EU requirements for new fire classification
The EU’s CPR requirements for cables came into force on the 10th of June 2016. The transitional period will end one year later, the 1st of July 2017. For Nexans, it marks the end of many years of work to develop clearer marking and standardised fire classes.
Discussions began in the 1990s about creating a European standard for marking cables along the lines of the EU Construction Products Directive. However, the “directive”, which can be implemented differently at national level, was in 2013 replaced by a “regulation”, which is a law or rule that all EU countries must apply. It was called the CPR – Construction Products Regulation.
In practical terms, it states that all cables must be CE marked to show that the product meets basic requirements. Everything used in civil engineering works, residential buildings, tunnels and other properties must have CPR compliant CE marking. The principle is the same as for CE marking under the Low Voltage Directive or for consumer products like toys and domestic appliances.
Cable manufacturers are covered by CPR rules from the 10th of June 2016, and they then have a year to implement them. Nexans has been working towards this change for many years.
– At Langhus we have development engineers with access to dedicated equipment and a fire lab, close to development, production and customers. This is a big advantage when developing CPR classed cables, as the cable performance and the norwegian market will have a primary focus.
– The CPR requirements represent a general tightening up of the rules, requiring more advanced testing and new ways of measuring and recording heat release.
If there a major difference with the old requirements, or is it just about a new marking?
– The requirements are not entirely comparable with today's requirements because we now have a new classification scale from A to F. F burns immediately (no requirements) and A provides the best protection. E in the new scale is similar to the requirements specified by IEC 60332-2-1.
What demands does CPR place on manufacturers?
– For some products we have developed new plastic mixtures to meet the new requirements. Our aim is to create cables that are just as good, or better to install from the user's point of view, but are safer in the event of a fire.
Will Nexans have to change the way it works?
– One important change is that the manufacturers’ in-house tests are no longer a sufficient basis for CE marking. Final testing must now be done by or under the supervision of accredited labs.
How do I know if the cables are CPR marked?
– By checking that they have a label with CE marking and that the new fire classes appear on drum labels or packaging.
What should wholesalers do if they still have Nexans cables in stock without CE marking when the transitional period ends on 1 July 2017?
Wholesalers are allowed to sell any remanining stock.
Does this also apply to installers?
Yes, they can use their old cables.
Will some cables be discontinued?
– Some cables might be replaced, but no major changes.

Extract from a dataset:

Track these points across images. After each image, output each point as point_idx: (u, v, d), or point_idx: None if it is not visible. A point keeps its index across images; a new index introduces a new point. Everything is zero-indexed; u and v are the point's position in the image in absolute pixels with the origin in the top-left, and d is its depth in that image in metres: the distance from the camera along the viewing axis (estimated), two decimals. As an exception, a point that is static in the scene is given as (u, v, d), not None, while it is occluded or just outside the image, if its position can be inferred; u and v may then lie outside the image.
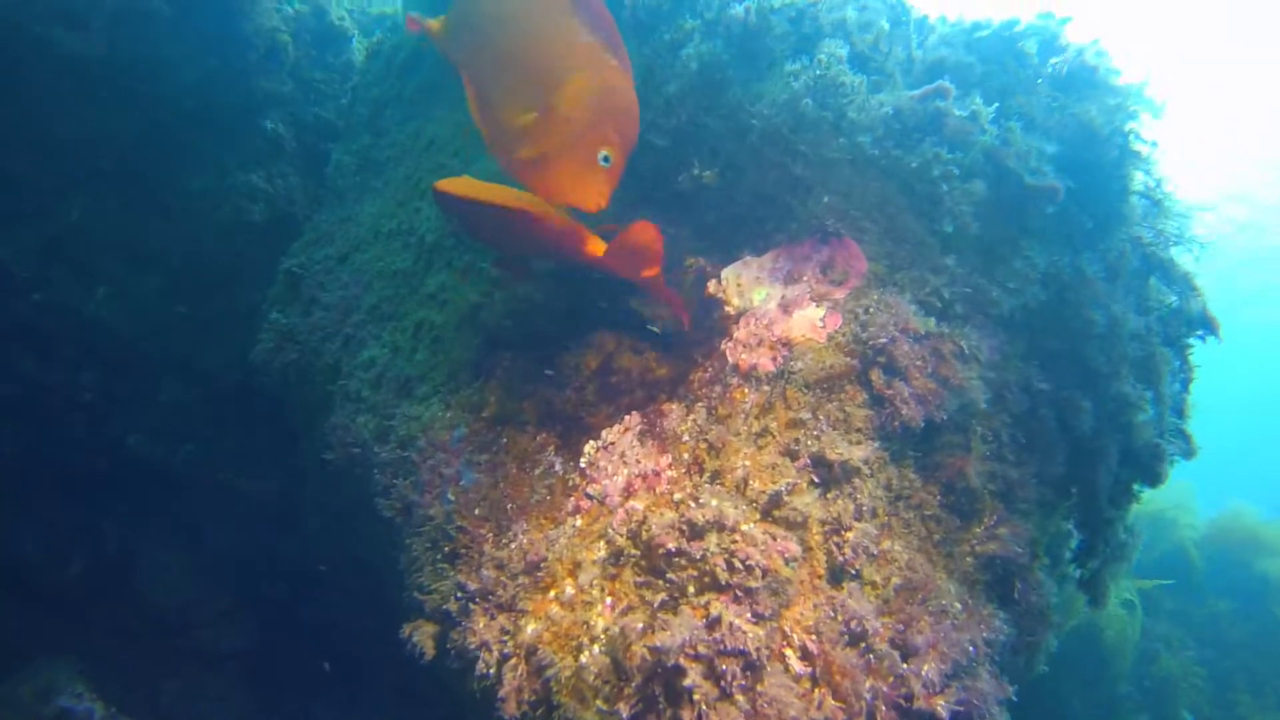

Do the rules apply to cable manufactured outside Europe?
– Yes. The organisation bringing them into the EU is responsible for ensuring the cables are marked in accordance with the CPR rules.
What is the situation in Norway?
Every country has their own cable types and building traditions, and their own safety level. The requirements will be different from country to country. In Norway the current safety level continued with the new CPR rules.
Does Norway use cables differently from the rest of Europe?
Yes, to a large extent national types are used in Norway.
Who will be the big winners when the CPR standard is introduced?
– The general public will be the main winners. The CPR rules improve safety, and our knowledge will increase now that measurements are standardised across Europe.
Are there any losers?
– Rogue manufacturers that did not have the correct marking, and products that do not comply.
When will Nexans launch its first CE marked cables?
– They will be released consecutively in the beginning of 2017.